125. The antibody or antigen-binding molecule thereof of any one of claims 3 to 5, comprising the VH of GMA8024 and the VL of GMA8024.

126. The antibody or antigen-binding molecule thereof of any one of claims 3 to 5, comprising the VH of GMA8045 and the VL of GMA8045.

127. The antibody or antigen-binding molecule thereof of any one of claims 3 to 5, comprising the VH of GMA5G8 and the VL of GMA5G8.

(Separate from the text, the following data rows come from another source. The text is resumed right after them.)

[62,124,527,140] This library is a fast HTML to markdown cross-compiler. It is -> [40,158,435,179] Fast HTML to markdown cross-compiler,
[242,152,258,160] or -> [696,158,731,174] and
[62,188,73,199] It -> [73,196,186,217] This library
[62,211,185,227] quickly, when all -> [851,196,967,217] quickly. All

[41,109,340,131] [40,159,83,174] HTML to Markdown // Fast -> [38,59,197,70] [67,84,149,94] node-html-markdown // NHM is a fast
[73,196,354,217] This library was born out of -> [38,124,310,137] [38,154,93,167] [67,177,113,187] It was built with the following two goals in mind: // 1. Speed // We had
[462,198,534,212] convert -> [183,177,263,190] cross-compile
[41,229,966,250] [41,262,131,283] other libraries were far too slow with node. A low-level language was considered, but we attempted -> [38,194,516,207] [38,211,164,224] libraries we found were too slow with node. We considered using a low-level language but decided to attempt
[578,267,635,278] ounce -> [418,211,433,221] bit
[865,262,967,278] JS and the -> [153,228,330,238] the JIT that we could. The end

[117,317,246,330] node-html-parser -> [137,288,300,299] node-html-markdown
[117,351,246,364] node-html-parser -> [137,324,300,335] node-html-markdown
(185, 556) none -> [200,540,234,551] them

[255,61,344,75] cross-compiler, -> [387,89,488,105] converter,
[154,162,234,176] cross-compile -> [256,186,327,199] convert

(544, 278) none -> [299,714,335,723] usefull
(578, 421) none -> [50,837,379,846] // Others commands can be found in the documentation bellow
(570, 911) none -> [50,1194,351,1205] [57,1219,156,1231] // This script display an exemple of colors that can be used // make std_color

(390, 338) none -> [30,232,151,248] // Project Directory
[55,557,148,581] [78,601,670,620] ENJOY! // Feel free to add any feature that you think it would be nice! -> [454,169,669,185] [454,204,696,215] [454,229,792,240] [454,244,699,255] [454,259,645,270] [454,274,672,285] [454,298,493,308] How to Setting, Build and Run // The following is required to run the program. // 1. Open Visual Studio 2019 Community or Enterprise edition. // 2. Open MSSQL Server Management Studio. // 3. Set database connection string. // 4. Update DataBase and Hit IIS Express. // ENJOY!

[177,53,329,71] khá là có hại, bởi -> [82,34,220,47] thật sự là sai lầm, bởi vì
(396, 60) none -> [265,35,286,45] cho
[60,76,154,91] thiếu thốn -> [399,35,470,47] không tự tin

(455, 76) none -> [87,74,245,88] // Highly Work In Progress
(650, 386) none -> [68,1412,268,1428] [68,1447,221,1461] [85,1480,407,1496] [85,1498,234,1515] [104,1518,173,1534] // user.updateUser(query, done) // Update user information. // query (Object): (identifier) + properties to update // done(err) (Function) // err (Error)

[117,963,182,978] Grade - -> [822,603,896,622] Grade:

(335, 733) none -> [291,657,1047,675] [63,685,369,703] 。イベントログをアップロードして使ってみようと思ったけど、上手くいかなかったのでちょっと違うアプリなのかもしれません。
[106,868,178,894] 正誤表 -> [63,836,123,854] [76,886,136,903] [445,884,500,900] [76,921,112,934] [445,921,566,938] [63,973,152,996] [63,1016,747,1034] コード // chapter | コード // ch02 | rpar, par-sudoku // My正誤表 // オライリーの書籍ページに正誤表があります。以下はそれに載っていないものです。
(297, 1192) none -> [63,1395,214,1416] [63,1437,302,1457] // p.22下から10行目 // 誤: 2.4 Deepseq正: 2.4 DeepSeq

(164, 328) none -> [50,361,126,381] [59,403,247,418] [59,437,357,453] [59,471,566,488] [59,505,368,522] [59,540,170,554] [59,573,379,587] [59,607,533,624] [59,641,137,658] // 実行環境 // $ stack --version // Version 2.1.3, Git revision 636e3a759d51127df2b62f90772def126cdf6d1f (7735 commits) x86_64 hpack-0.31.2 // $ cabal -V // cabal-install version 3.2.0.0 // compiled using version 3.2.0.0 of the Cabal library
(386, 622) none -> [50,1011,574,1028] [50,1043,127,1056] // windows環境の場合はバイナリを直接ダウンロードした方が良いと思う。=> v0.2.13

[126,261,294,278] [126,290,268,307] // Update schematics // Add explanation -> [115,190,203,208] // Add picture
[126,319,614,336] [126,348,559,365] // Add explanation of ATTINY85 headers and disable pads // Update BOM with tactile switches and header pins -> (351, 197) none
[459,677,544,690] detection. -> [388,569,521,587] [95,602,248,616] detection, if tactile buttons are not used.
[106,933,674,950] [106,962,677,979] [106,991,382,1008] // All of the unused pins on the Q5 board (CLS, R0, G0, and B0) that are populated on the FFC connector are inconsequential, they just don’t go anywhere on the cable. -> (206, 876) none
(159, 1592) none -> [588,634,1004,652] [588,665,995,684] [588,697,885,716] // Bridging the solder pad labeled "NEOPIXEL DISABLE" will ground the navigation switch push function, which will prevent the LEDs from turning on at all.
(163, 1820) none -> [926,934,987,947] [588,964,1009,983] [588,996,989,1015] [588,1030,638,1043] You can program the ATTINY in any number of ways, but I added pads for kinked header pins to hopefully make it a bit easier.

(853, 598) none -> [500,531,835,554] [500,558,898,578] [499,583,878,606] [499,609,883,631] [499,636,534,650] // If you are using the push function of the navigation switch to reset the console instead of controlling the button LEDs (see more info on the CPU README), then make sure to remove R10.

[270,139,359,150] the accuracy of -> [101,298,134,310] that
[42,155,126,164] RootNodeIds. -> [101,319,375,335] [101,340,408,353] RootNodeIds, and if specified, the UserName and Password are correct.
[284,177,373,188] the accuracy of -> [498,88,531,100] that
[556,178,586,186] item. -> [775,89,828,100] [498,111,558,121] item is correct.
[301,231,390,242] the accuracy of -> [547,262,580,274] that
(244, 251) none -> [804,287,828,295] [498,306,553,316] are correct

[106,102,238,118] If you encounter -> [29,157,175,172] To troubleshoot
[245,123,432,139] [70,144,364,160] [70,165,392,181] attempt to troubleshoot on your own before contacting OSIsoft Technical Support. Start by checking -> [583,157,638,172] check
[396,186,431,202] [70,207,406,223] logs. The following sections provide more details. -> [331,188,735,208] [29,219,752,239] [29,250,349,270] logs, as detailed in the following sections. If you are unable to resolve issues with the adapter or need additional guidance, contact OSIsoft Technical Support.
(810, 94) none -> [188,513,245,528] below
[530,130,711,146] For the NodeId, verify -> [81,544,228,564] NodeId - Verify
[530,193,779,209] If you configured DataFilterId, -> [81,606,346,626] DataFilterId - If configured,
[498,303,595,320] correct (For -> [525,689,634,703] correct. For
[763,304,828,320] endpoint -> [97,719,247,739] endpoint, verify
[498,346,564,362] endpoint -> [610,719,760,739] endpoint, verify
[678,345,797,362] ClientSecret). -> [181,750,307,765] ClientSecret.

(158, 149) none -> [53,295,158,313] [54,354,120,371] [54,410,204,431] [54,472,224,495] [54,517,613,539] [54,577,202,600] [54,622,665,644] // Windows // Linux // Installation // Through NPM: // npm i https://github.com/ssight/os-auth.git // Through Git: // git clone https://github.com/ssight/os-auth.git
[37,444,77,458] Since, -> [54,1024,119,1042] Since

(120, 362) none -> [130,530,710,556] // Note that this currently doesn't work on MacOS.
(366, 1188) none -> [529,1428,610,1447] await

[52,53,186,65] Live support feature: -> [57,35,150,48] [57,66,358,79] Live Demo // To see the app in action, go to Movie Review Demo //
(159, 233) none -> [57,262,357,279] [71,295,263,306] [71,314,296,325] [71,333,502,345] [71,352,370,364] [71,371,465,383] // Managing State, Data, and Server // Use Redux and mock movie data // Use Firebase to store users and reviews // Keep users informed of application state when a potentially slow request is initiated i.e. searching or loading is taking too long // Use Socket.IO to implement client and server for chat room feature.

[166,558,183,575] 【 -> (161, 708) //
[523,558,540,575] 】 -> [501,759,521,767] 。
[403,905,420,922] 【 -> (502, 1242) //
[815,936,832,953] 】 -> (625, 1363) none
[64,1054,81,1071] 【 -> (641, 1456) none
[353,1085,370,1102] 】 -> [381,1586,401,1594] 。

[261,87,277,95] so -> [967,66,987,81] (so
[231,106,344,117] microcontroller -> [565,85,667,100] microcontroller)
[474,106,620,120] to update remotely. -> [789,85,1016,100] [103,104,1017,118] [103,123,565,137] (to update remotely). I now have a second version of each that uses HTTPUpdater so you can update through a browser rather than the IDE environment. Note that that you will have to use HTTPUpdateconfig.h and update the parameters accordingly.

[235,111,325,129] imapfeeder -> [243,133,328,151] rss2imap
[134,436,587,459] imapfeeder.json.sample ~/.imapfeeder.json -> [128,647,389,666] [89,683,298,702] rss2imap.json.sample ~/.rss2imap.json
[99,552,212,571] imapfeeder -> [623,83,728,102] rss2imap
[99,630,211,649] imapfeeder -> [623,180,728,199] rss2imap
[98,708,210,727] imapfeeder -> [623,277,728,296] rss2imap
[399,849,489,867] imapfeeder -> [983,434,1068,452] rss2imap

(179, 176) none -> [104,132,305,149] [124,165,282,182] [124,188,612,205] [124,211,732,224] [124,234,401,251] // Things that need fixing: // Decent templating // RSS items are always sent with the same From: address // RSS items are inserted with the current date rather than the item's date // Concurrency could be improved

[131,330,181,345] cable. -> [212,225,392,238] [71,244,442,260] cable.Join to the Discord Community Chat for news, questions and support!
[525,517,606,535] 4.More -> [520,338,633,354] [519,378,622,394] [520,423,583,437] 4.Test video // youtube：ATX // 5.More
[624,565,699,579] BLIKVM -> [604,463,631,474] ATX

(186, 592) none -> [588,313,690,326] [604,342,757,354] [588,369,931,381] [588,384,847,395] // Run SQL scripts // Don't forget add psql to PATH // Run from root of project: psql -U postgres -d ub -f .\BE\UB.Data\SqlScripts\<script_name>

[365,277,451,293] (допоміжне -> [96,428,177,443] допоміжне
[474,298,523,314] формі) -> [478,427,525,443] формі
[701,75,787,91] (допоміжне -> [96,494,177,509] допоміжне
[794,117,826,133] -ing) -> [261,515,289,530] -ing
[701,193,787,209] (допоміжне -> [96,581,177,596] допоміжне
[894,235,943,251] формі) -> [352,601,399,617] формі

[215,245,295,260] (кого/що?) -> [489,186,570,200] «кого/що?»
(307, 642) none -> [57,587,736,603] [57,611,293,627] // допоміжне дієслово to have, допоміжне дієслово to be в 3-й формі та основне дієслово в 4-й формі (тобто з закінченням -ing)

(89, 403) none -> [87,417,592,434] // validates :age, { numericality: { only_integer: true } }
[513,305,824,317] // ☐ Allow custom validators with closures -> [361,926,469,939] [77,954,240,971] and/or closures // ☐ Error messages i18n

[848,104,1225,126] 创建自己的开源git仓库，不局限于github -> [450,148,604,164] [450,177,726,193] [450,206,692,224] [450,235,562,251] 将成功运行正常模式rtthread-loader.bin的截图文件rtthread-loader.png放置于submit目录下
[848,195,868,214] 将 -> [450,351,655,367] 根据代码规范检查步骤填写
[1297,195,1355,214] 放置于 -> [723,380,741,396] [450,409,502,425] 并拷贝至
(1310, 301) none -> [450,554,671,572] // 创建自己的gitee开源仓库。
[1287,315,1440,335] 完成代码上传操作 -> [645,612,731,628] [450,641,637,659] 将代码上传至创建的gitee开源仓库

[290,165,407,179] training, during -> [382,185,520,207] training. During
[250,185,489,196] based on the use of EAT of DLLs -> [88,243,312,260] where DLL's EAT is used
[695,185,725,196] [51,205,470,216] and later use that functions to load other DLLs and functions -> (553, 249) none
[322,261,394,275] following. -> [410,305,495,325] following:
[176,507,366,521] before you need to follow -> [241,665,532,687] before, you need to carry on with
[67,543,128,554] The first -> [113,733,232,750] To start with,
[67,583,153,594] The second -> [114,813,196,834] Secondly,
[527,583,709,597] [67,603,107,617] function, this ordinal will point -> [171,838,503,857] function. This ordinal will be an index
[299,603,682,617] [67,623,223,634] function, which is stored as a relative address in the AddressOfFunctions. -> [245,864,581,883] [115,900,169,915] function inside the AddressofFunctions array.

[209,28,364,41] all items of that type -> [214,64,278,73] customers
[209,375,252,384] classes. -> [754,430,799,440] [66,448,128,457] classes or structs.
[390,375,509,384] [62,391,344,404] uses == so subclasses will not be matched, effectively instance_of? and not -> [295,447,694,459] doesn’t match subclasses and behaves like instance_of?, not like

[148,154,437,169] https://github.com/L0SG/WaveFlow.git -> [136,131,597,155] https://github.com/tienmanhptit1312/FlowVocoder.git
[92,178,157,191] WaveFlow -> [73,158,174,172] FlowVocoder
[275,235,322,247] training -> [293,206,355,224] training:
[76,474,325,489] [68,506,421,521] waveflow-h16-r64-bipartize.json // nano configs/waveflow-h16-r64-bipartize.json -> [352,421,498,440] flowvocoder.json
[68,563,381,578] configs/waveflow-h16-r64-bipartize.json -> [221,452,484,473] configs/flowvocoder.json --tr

128. The antibody or antigen-binding molecule thereof of any one of claims 3 to 5, comprising the VH of GMA8025 and the VL of GMA8025.

129. The antibody or antigen-binding molecule thereof of any one of claims 3 to 5, comprising the VH of GMA8026 and the VL of GMA8026.

130. The antibody or antigen-binding molecule thereof of any one of claims 124 to 129, which is a monoclonal antibody, a chimeric antibody, or a humanized antibody.

131. The antibody or antigen-binding molecule thereof of any one of claims 124 to 129, which is:

(a) a single chain Fv (“scFv”);

(b) a diabody;

(c) a minibody;

(d) a polypeptide chain of an antibody;

(e) F(ab′)₂; or,

(f) F(ab).

132. A nucleic acid molecule or a set of nucleic acid molecules encoding the anti-FVIII antibody or antigen-binding molecule thereof of any one of claims 124 to 129 or a complement thereof.

133. A vector or a set of vectors comprising the nucleic acid molecule of claim 132 or a complement thereof or the set of the nucleic acid molecules of claim 132 or a complement thereof.

134. A host cell comprising the vector of claim 133 or the set of vectors of claim 133.

135. A composition comprising the anti-FVIII antibody or antigen-binding molecule thereof of any one of claims 124 to 131, the nucleic acid molecule or the set of nucleic acid molecules of claim 132, the vector or the set of vectors of claim 133 and a carrier.

136. A kit comprising the anti-FVIII antibody or antigen-binding molecule thereof of any one of claims 124 to 131, the nucleic acid molecule or the set of nucleic acid molecules of claim 132, the vector or the set of vectors of claim 133 and a packaging material.

137. A method for producing an anti-FVIII antibody or antigen-binding molecule thereof comprising culturing the host cell of claim 134 and recovering the anti-FVIII antibody or antigen-binding molecule thereof from the culture medium.

138. The method of claim 55, wherein the anti-FVIII antibody or antigen-binding molecule thereof comprises a VH region and a VL region, wherein the VH region comprises the VH of GMA8045 and the VL region comprises the VL of GMA8045.